Comme vous le savez peut-être, derrière Aeternum se cache une petite entreprise basée en Bretagne (dans le sud du Finistère pour être précis). Et il est bien connu que ce territoire vit au rythme des légendes, mythes et pratiques magiques plus ou moins connus (Brocéliande, Merlin, la Fée Viviane, les Alignements et bien d'autres). Ainsi, pour mettre en lumière notre beau territoire, nous publierons régulièrement des légendes peu connues issues de l'histoire bretonne.

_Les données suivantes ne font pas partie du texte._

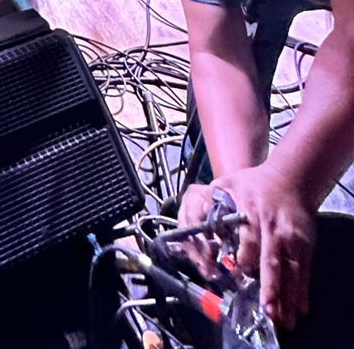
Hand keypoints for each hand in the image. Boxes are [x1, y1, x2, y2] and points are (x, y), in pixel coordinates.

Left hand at [210, 164, 314, 331]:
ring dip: (288, 296)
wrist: (288, 179)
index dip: (245, 258)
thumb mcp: (227, 185)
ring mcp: (292, 236)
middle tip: (267, 309)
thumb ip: (208, 203)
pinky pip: (304, 270)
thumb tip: (192, 225)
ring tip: (283, 318)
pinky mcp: (306, 244)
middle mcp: (273, 225)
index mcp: (251, 210)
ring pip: (291, 270)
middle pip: (272, 259)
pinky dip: (302, 290)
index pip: (249, 239)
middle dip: (271, 286)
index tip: (240, 274)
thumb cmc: (251, 184)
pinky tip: (299, 309)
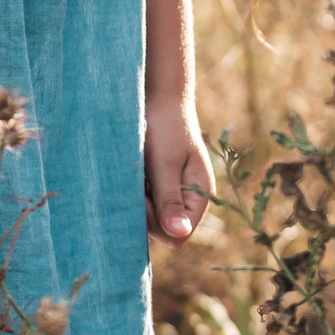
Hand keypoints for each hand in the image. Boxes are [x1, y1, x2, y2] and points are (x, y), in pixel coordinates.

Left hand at [145, 97, 213, 242]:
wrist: (158, 97)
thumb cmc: (165, 127)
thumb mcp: (165, 163)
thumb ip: (170, 199)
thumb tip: (179, 235)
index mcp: (201, 195)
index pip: (177, 236)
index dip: (156, 223)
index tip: (142, 196)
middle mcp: (189, 200)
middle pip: (162, 231)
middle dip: (144, 212)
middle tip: (136, 181)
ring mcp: (173, 194)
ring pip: (150, 219)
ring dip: (137, 202)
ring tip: (135, 174)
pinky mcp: (159, 187)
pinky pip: (144, 204)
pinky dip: (134, 193)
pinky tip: (133, 173)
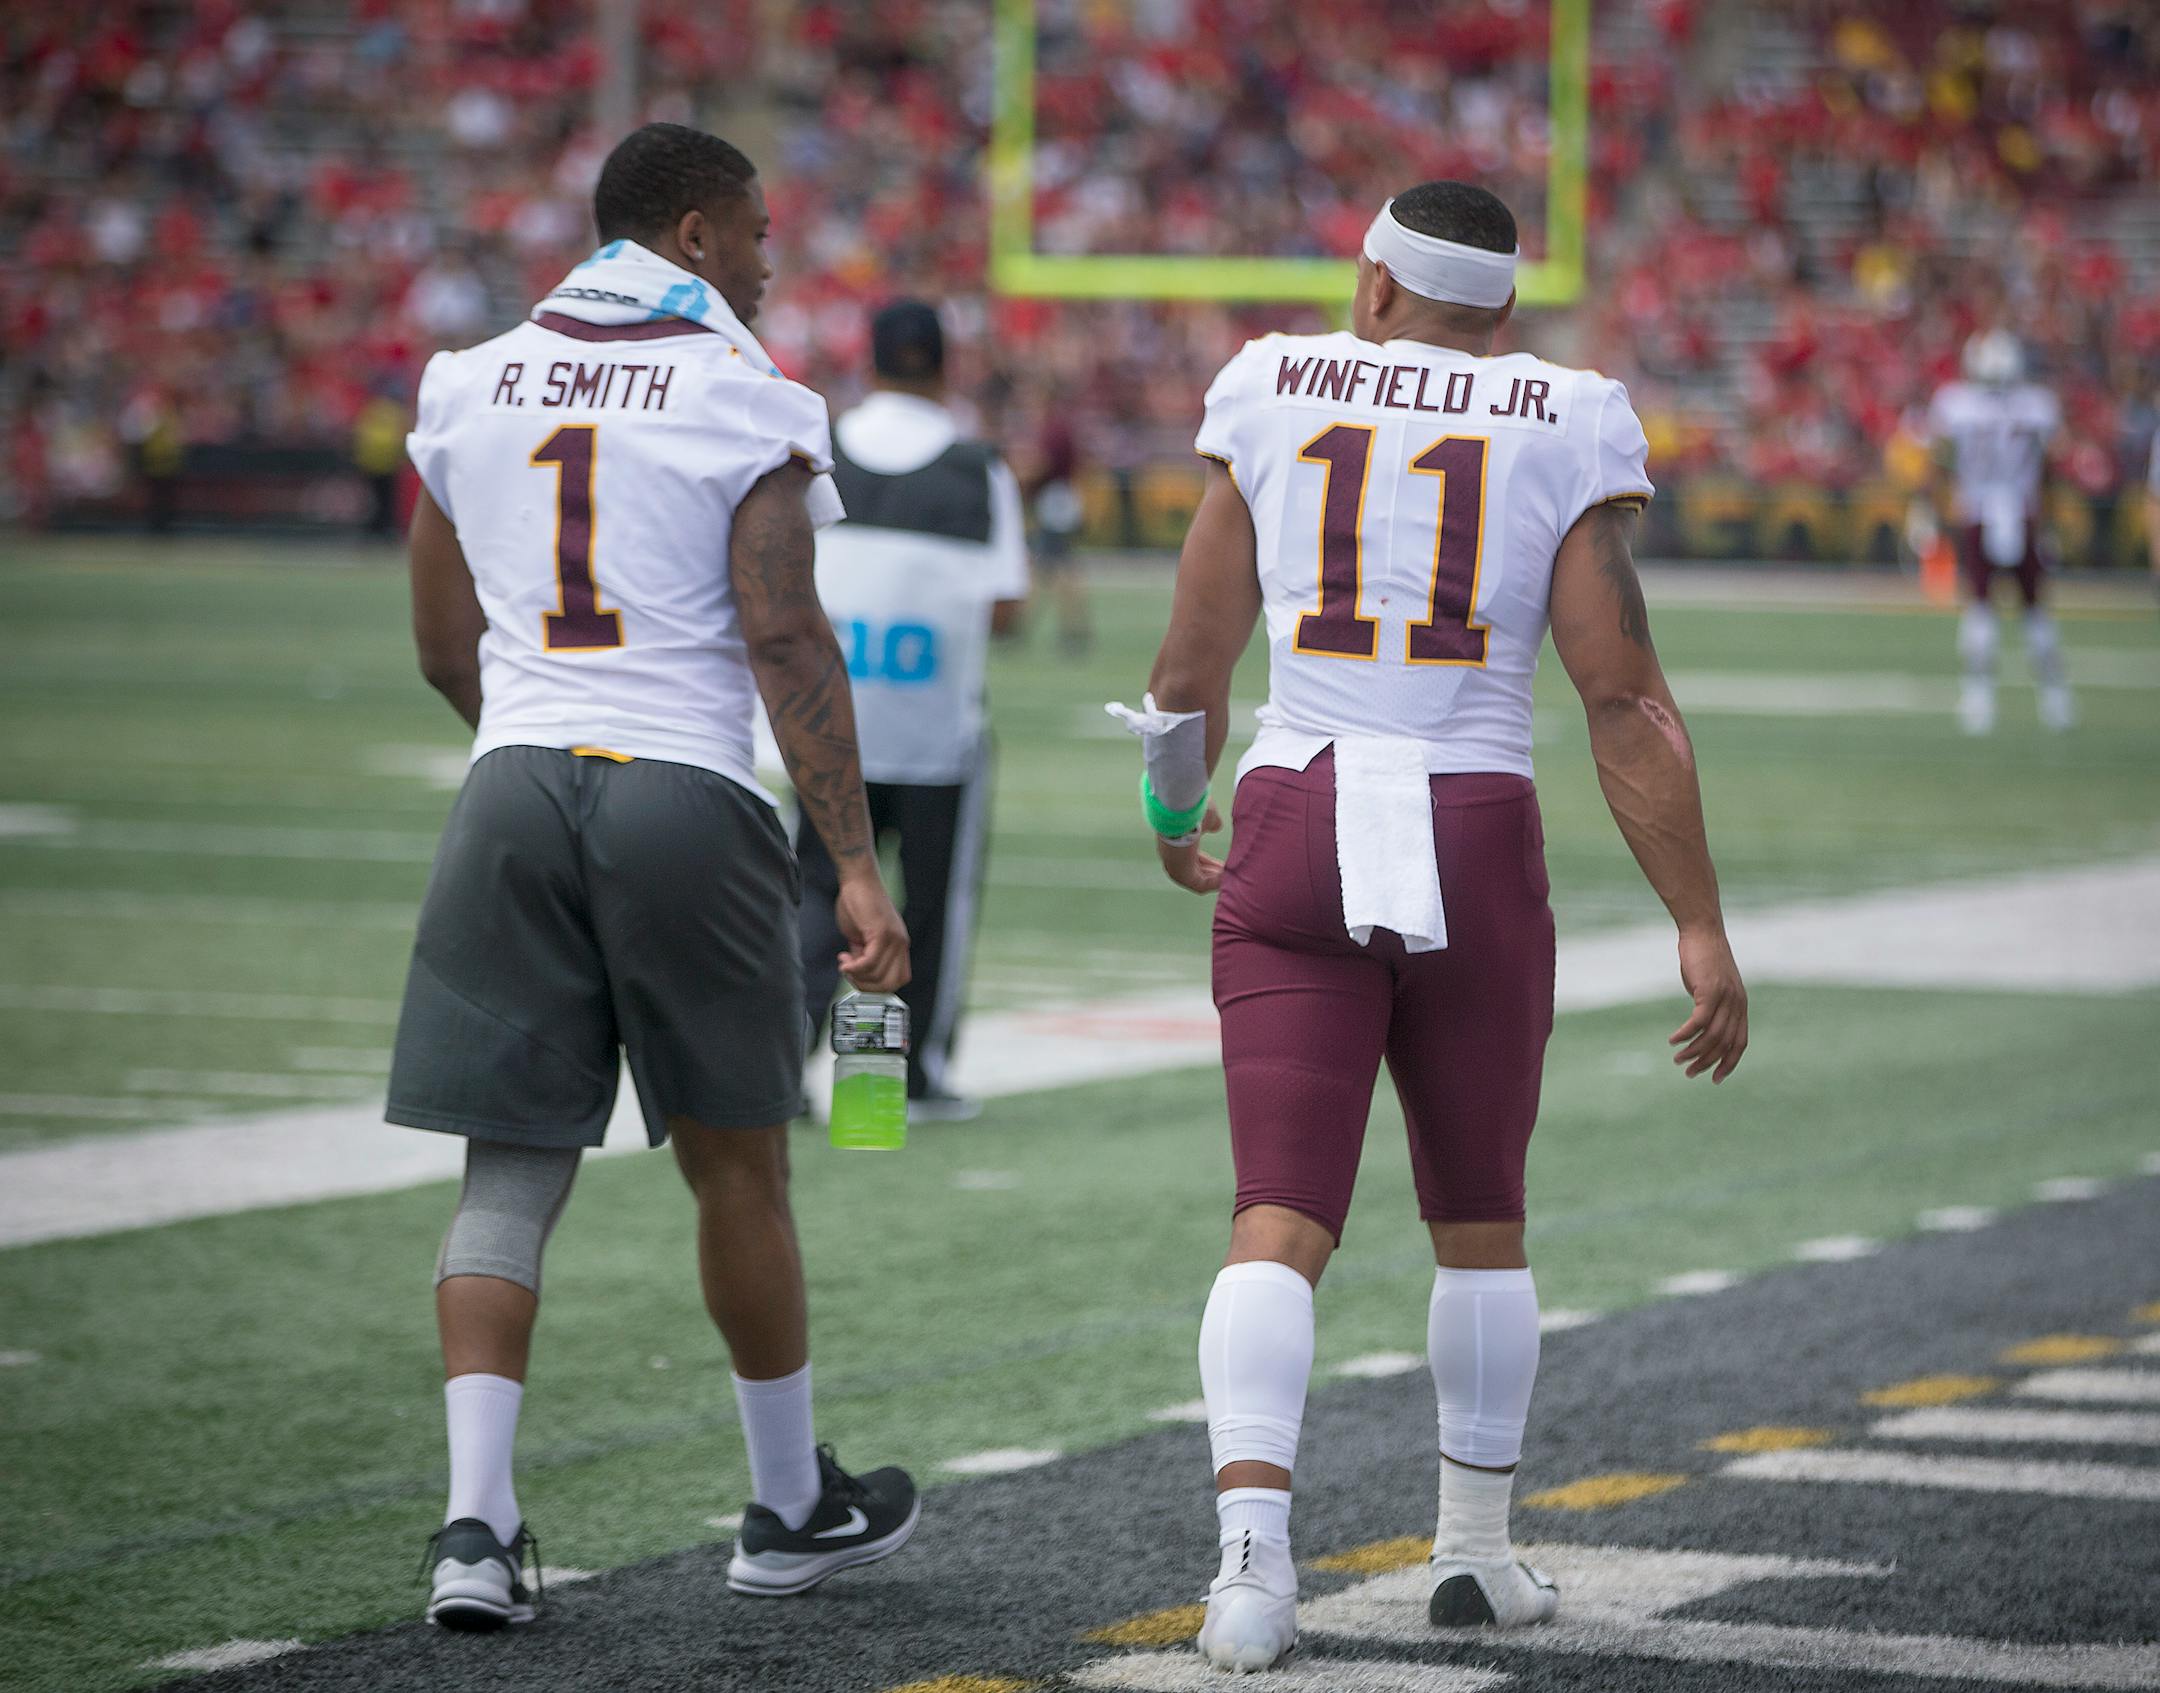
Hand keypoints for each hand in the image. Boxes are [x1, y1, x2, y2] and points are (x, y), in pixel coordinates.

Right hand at [835, 869, 909, 991]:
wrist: (857, 880)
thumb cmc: (859, 903)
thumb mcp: (862, 936)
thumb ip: (864, 955)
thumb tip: (858, 973)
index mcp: (898, 945)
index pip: (898, 980)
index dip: (877, 986)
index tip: (859, 977)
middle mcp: (900, 943)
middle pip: (890, 984)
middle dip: (866, 986)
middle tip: (850, 975)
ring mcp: (893, 939)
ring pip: (878, 976)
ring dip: (856, 976)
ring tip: (845, 962)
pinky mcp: (882, 933)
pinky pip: (870, 963)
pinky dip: (855, 968)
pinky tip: (845, 961)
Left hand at [1155, 802, 1224, 894]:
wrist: (1181, 811)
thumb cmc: (1191, 810)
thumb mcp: (1205, 816)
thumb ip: (1211, 823)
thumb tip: (1216, 826)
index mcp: (1174, 844)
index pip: (1192, 859)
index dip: (1209, 863)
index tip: (1224, 865)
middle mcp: (1171, 858)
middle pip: (1195, 873)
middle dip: (1214, 873)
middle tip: (1230, 873)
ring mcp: (1175, 868)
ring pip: (1199, 880)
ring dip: (1216, 879)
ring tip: (1232, 877)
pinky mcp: (1182, 875)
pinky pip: (1201, 884)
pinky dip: (1215, 882)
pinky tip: (1228, 877)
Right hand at [1670, 925, 1747, 1081]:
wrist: (1703, 932)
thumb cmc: (1703, 957)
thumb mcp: (1711, 984)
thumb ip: (1711, 1004)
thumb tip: (1701, 1024)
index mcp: (1740, 1006)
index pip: (1739, 1043)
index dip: (1729, 1063)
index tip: (1716, 1079)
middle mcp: (1737, 1004)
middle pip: (1724, 1044)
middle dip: (1707, 1062)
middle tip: (1689, 1073)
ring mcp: (1725, 998)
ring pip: (1711, 1036)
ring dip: (1693, 1052)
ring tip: (1678, 1060)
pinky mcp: (1710, 991)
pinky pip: (1698, 1022)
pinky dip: (1685, 1035)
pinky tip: (1673, 1040)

Cette semaine, direction le Morbihan.
Il y a bien des siècles, dans le village de Saint-Salomon, vivait un meunier aussi riche qu’avare. Peu soucieux du bien-être des autres, il ne pensait qu’à protéger ses biens des regards curieux et des mains trop habiles. Il rêvait d’entourer son moulin d’un mur de pierre infranchissable, un rempart qui dissuaderait les voleurs et affirmerait sa suprématie sur les terres environnantes.
Mais bâtir une telle fortification exigeait du temps, des bras et surtout de l’argent. Or, les maçons qu’il consulta demandèrent un prix qu’il jugea exorbitant. Refusant de délier sa bourse, le meunier s’impatienta. L’idée lui vint alors de s’adresser à un artisan d’un autre genre, un être dont on disait qu’il était capable d’élever des monuments en une nuit : le Diable en personne.
Par une nuit sans lune, il traça un pantacle sur le sol et invoqua le Malin. L’ombre surgit, imposante et ricanante, prête à négocier. « Je construirai ton mur avant l’aube », promit le Diable, « mais en échange, tu me donneras ce que tu as de plus précieux. »
Le meunier hésita, feignant la réflexion, puis déclara : « Soit. Tu auras ma fille. Mais à une condition : le mur doit être achevé avant que le coq ne chante. »
Un sourire carnassier fendit le visage du démon. Il accepta, sûr de sa victoire. Sans perdre un instant, il se mit à l’ouvrage. À la lueur blafarde de la lune, les pierres s’empilèrent avec une rapidité inhumaine. Les fondations furent posées en un clin d’œil, les murs s’élevèrent dans un silence spectral. Le meunier observait, inquiet mais confiant dans son plan secret.
Alors qu’il ne restait plus qu’une pierre à poser, celle que le Diable portait à pleins bras, un cri strident brisa la nuit. Le chant du coq !
Le démon s’arrêta net, figé dans l’horreur. Trompé ! Le meunier avait ordonné à sa servante de tremper la volaille dans un seau d’eau glacée, la forçant à chanter avant l’heure.
Furieux d’avoir été dupé, le Diable laissa échapper un hurlement rageur. Dans un dernier accès de colère, il abattit la pierre avec une telle force qu’elle s’enfonça profondément dans le sol. Ses mains et ses bras y laissèrent une empreinte indélébile, marquant à jamais l’endroit de sa défaite. Puis, dans un tourbillon de fumée et de flammes, il disparut.
Depuis ce jour, le menhir de Bormouïs, surnommé la Pierre du Diable, se dresse seul, gardant le souvenir de cette ruse audacieuse. Les anciens racontent qu’en s’approchant de la pierre, on peut encore distinguer l’empreinte des mains du démon, figée pour l’éternité dans la roche froide.